Tuesday, December 23, 2008

French Court OKs ''Les Miserables'' Sequels

On Friday the AP reported that a French court declared that two books written recently as sequels to Victor Hugo's 'Les Miserables', first published in 1862, were legitimate since Hugo's original was now in the public domain.
"Hugo's heirs had filed a suit in 2001 demanding euro685,000 ($955,000) in damages from author Francois Ceresa, who wrote the novels using the characters and style of ''Les Miserables.'' They also sought to ban the two books -- ''Cosette or The Time of Illusions'' and ''Marius or The Fugitive.''

The family had since reduced its claim to a symbolic one euro in damages and dropped the idea of outlawing the books.

The court said Friday that Hugo's novel was in the public domain, and Ceresa was therefore free to invent a sequel."

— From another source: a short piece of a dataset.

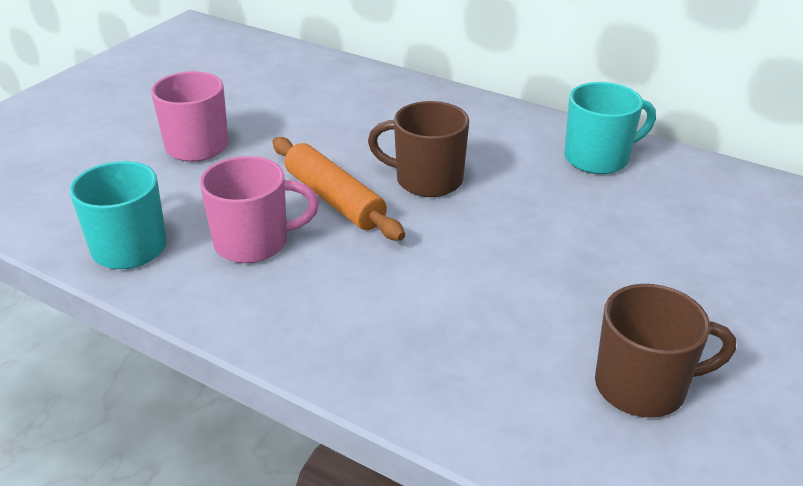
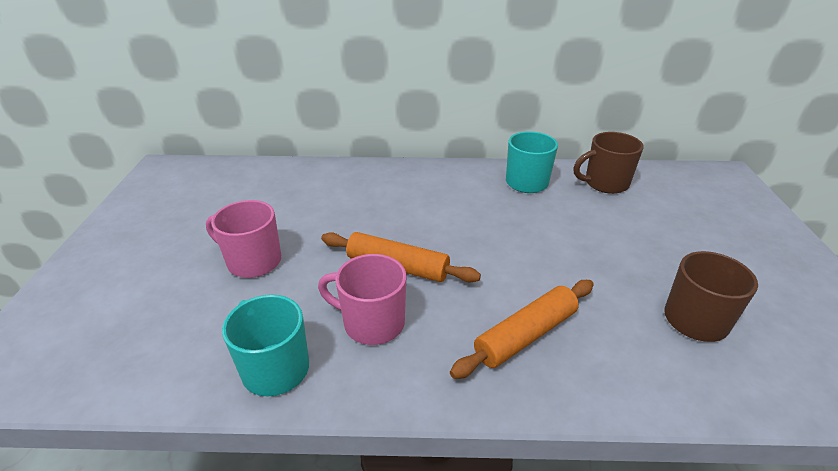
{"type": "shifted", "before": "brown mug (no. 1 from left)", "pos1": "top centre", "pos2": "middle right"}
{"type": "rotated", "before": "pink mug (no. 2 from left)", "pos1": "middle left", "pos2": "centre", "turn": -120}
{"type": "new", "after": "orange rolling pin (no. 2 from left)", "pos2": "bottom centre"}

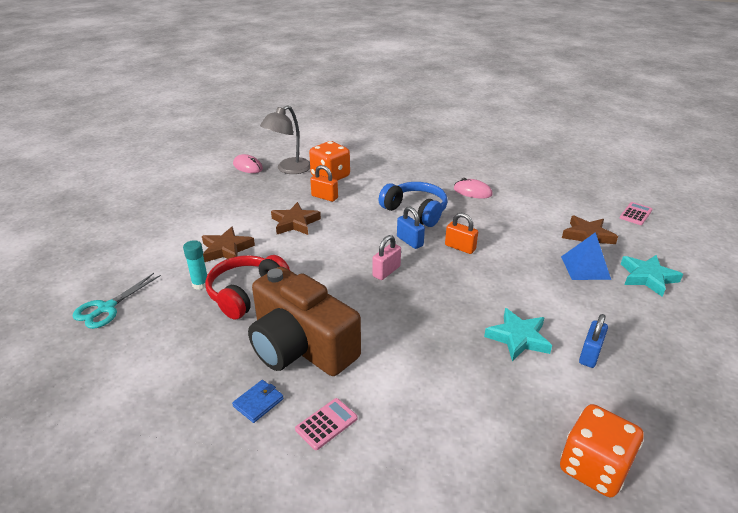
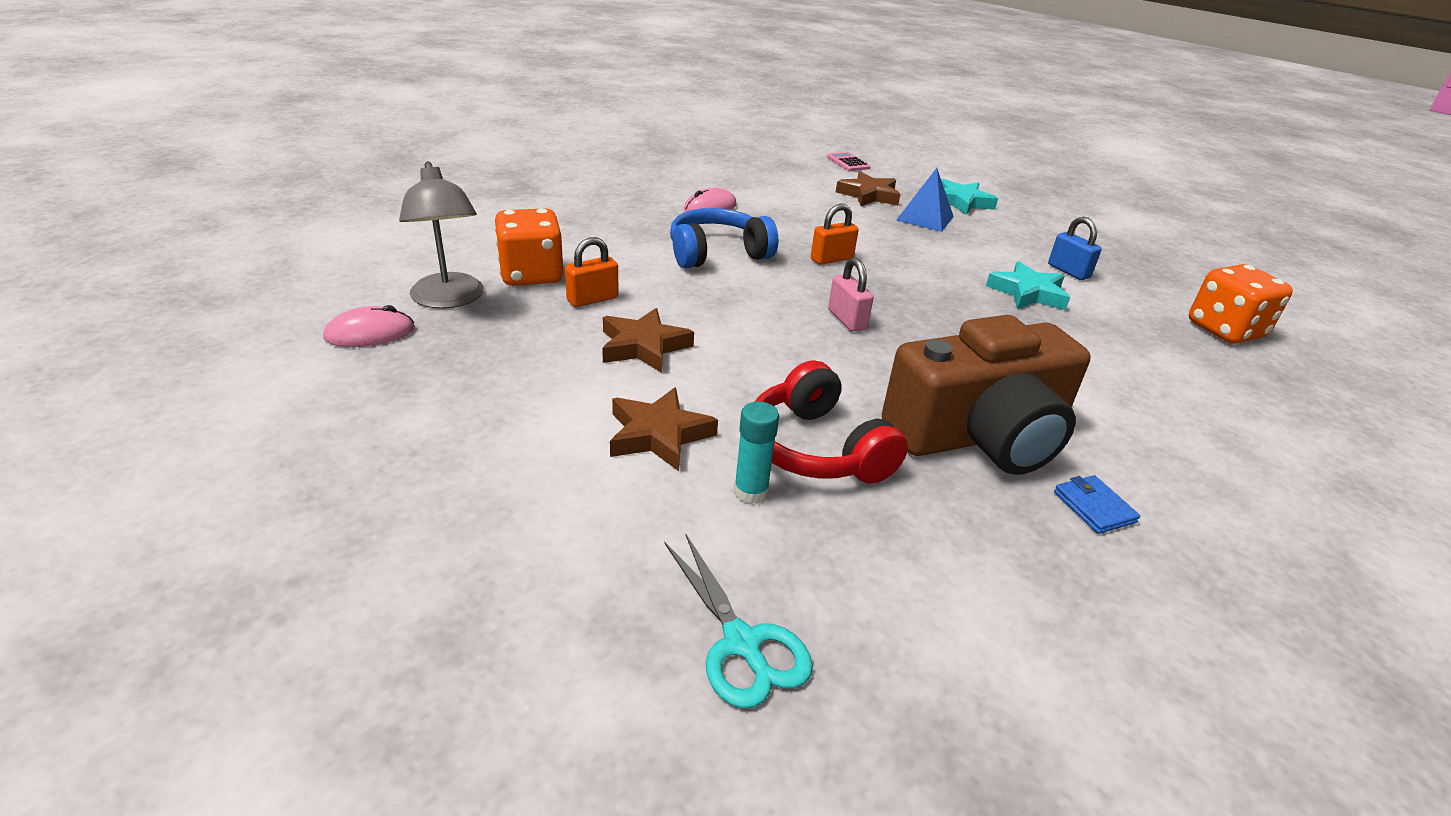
{"type": "gone", "before": "blue padlock (no. 1 from left)", "pos1": "centre"}
{"type": "gone", "before": "pink calculator (no. 1 from left)", "pos1": "bottom centre"}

People who had no hand in creating Les Miserables, and whose only connection to it was that they were related to Victor Hugo, were attempting to prevent the use of the work as the basis of further creativity. Hugo himself once said, at the opening of the International Literary Congress in 1878,
A book belongs to the author, but ideas belong... to all mankind... If either of those rights, the right of the writer or the right of the human spirit, should be sacrificed, it is the right of the writer, because the public interest should be our sole concern
Hugo was one of the prime movers behind the drive for international respect and protection for the rights of the author in literary works. His efforts eventually led to the establishment of the Berne Convention for the Protection of Literary and Artistic Works in 1886, which remains one of the key international instruments governing copyright in creative works to this day. He wholeheartedly believed in protecting the moral rights of authors and yet still recognised that those rights were trumped by the public interest, whenever they came into conflict with the public interest. I wonder what he would have made of his descendants' litigious activities.